Ciò che rende questo parallelo così affascinante è che si estende ben oltre il software. Pensiamo in modo object-oriented anche nella politica, nell’economia, nella comunicazione. Creiamo classi concettuali e istanze narrative per semplificare ciò che non comprendiamo. Parliamo di “mercati”, “aziende”, “utenti” come se fossero entità monolitiche, dimenticando che sono reti di processi, differenze, flussi. È lo stesso errore cognitivo che porta i programmatori a confondere l’astrazione con la realtà.

La programmazione funzionale, con la sua ossessione per le trasformazioni pure e l’assenza di stato, è invece più vicina al modo in cui operano i sistemi complessi. È il linguaggio naturale delle AI generative, che apprendono relazioni e non categorie, pattern e non oggetti. Il modello linguistico non “pensa” a una persona, ma elabora vettori di significato che si trasformano continuamente. In un certo senso, l’intelligenza artificiale è la vendetta della programmazione funzionale contro la mente umana.

Ma ecco il paradosso: per spiegare la programmazione funzionale usiamo ancora metafore a oggetti.

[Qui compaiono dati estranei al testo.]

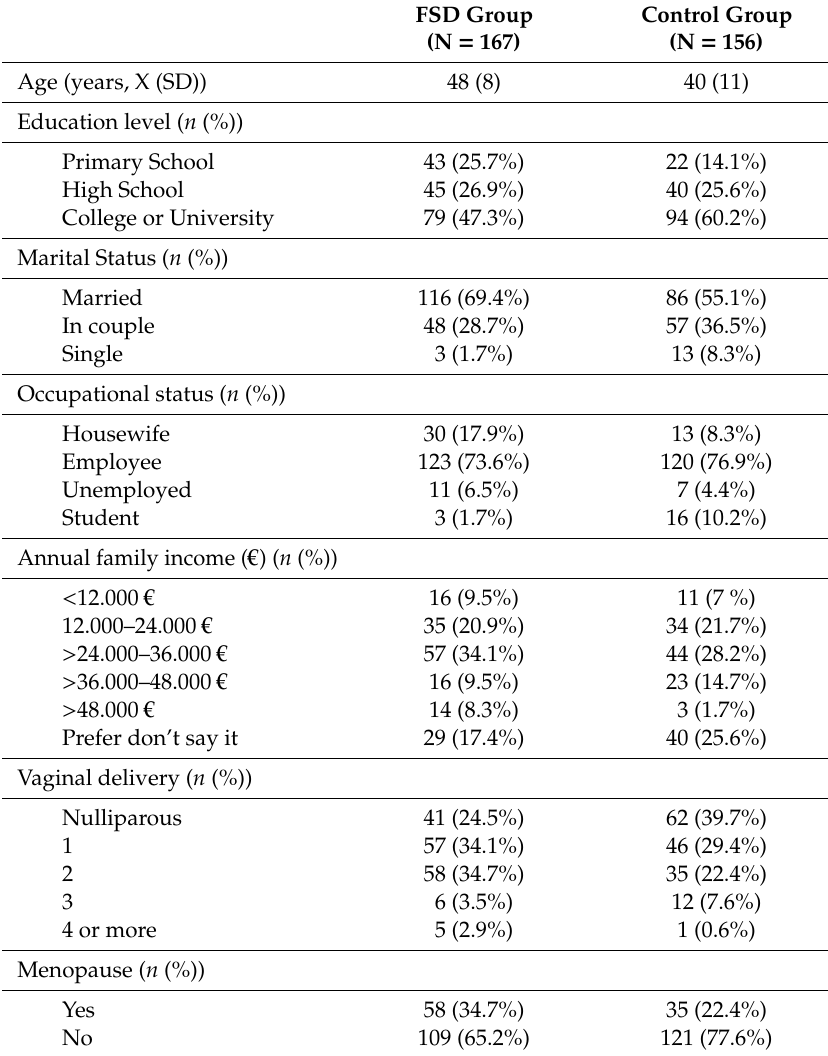
Table 1. Baseline characteristics of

Parliamo di “funzioni”, “dati”, “flussi” come se fossero cose. Il nostro linguaggio è irrimediabilmente orientato agli oggetti, anche quando tenta di superare se stesso. È come voler spiegare la fluidità del tempo con fotografie statiche. Non c’è scampo: ogni volta che cerchiamo di rappresentare il movimento, lo congeliamo.

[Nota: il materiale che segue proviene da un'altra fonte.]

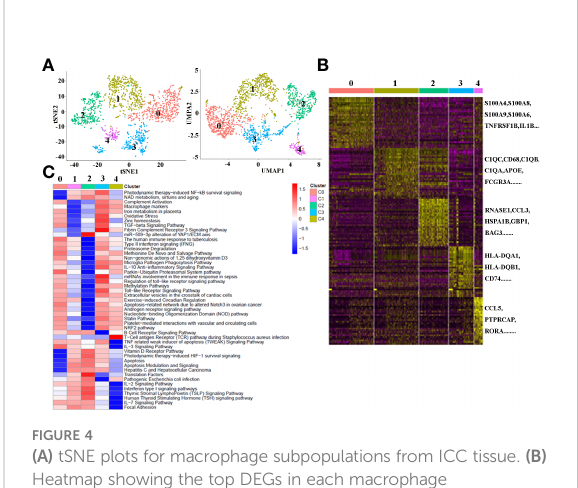
FIGURE 4 (A) tSNE plots for macrophage subpopulations from ICC tissue. (B) Heatmap showing the top DEGs in each macrophage subpopulation. (C) Differences in pathway activity (scored per cell by GSVA) in fi ve macrophage cell subclusters in tumor tissue.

Forse, come suggerisce implicitamente Giancotti, l’unico modo per uscire da questa illusione è accettarla. Accettare che nessun paradigma potrà mai rappresentare perfettamente la realtà, così come nessun modello mentale potrà mai essere neutro. L’ingegnere deve convivere con la tensione tra precisione e intuizione, tra la freddezza della funzione e il calore dell’oggetto. La mente deve accettare che pensa male, ma pensa abbastanza bene da funzionare.

È curioso che, dopo decenni di teorie, linguaggi e metodologie, la lezione più profonda venga da un semplice confronto fra UML e il pensiero umano. Il diagramma delle classi è, in fondo, una mappa della nostra psiche: le linee d’ereditarietà come genealogie concettuali, gli attributi come tratti di personalità, i metodi come comportamenti sociali. Non è solo un modello del codice, ma un autoritratto in forma algoritmica.

Forse il futuro non sarà né oggettuale né funzionale, ma ibrido, come sempre. Una mente capace di modellare oggetti e trasformazioni, concetti e flussi, secondo la necessità del contesto. Un pensiero che impari a vedere negli oggetti la finzione utile che sono, e nei processi la realtà che li attraversa.

La verità, come spesso accade, è che non smetteremo mai di programmare come pensiamo. E forse non è un male. Perché ogni bug del nostro codice mentale è anche una traccia di umanità, una prova del fatto che, pur circondati da astrazioni e algoritmi, restiamo esseri imperfetti che cercano disperatamente di mettere ordine nel caos.